Enunciado 1 -> Extraia do texto sobre as escavações no Castelo de Alfenim o trecho que começa nas palavras "Entre as ruínas, os" e termina depois de "terá sido abandonado.".
Enunciado 2 -> Copie sem alterações as linhas dos dados fornecidos, desde a que contém "genus: Melipotis" até à última linha desses dados, incluindo ambas.

“Temos muitas pontas de seta, de virote e de lança. Houve aqui alguma escaramuça e essas armas ficaram por aqui”, explicou José Sendas ao Mensageiro, que acompanhou os últimos dias das escavações ali realizadas, em julho (ver peça na página anterior).
Depois de um primeiro estudo realizado em 2020, em julho realizaram-se sondagens no local onde, em tempos, se ergueu o Castelo de Pinela ou Castelo de Alfenim, pois o local vai ser alvo de uma intervenção para a instalação de uma plataforma interpretativa e de uma rota pedestre.
“Os trabalhos que estamos a executar têm a ver com a implementação do projeto da Rota das Raízes. Pretende-se a instalação de uma plataforma de observação das ruínas arqueológicas e da paisagem.
São sondagens de avaliação nas zonas onde está prevista a colocação das sapatas que vão sustentar essa estrutura”, explicou o arqueólogo brigantino.
No local ainda é possível vislumbrar vestígios de uma muralha primitiva, “construída algures entre os séculos III e I antes de Cristo (aC)” e antes de os romanos chegarem a esta região, bem como vestígios de uma construção em pedra, num perímetro interior, junto à elevação rochosa que ali avista a paisagem circundante.
Entre as ruínas, os arqueólogos identificaram também alguma cal e uma área pintada a vermelho ocre, “quer seria uma zona mais nobre”.
“Aqui não há vestígios de romanização. Não temos qualquer vestígio que indique que este castro foi romanizado, o que deixa entender que algures na transição da era, quando se estabelece o império romano, este sítio terá sido abandonado.
Até ao Século X, quando foi construído o castelo de Alfenim ou Alvelina. É assim que é referido na documentação medieval. Há uma pequena referência indireta. São pessoas, no âmbito das inquirições de 1256, que vêm testemunhar sobre as suas posses, e para as justificar, falam de um D. Galego, que tinha o castelo de Alfenim, nesta localização (apontada pelo Abade de Baçal). Ainda na memória dessas pessoas há a capitalidade deste sítio como sendo a cabeça de terra desta região, que agora corresponde ao concelho de Bragança. Isso é anterior ao foral de Bragança, de 1187”, conta José Luís Sendas.

Dados fornecidos ->
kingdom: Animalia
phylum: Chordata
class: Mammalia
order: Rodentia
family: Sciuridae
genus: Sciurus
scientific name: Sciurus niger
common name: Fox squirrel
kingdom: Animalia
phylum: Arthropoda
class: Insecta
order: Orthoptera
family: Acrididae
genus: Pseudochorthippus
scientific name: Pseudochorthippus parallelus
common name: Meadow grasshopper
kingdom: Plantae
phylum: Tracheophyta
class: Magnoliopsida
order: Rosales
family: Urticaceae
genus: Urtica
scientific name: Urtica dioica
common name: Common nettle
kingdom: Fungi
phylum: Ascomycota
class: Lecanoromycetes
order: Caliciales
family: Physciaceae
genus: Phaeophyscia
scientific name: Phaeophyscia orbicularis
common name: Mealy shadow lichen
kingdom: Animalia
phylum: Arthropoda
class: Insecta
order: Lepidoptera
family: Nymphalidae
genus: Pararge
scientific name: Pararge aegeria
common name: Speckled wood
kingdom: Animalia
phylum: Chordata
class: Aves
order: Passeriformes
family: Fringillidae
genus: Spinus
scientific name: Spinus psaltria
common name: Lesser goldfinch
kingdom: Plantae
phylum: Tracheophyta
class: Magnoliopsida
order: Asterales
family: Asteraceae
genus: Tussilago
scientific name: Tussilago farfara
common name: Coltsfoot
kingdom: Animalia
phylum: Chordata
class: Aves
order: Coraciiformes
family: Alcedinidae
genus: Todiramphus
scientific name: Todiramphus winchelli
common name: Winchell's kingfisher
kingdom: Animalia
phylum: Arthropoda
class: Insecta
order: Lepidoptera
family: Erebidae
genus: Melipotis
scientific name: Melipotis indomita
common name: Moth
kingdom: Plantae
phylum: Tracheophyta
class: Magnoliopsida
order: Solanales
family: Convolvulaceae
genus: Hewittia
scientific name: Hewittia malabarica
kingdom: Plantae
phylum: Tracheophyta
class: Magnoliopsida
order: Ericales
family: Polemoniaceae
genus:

Resposta esperada 1 ->
Entre as ruínas, os arqueólogos identificaram também alguma cal e uma área pintada a vermelho ocre, “quer seria uma zona mais nobre”.
“Aqui não há vestígios de romanização. Não temos qualquer vestígio que indique que este castro foi romanizado, o que deixa entender que algures na transição da era, quando se estabelece o império romano, este sítio terá sido abandonado.

Resposta esperada 2 ->
genus: Melipotis
scientific name: Melipotis indomita
common name: Moth
kingdom: Plantae
phylum: Tracheophyta
class: Magnoliopsida
order: Solanales
family: Convolvulaceae
genus: Hewittia
scientific name: Hewittia malabarica
kingdom: Plantae
phylum: Tracheophyta
class: Magnoliopsida
order: Ericales
family: Polemoniaceae
genus:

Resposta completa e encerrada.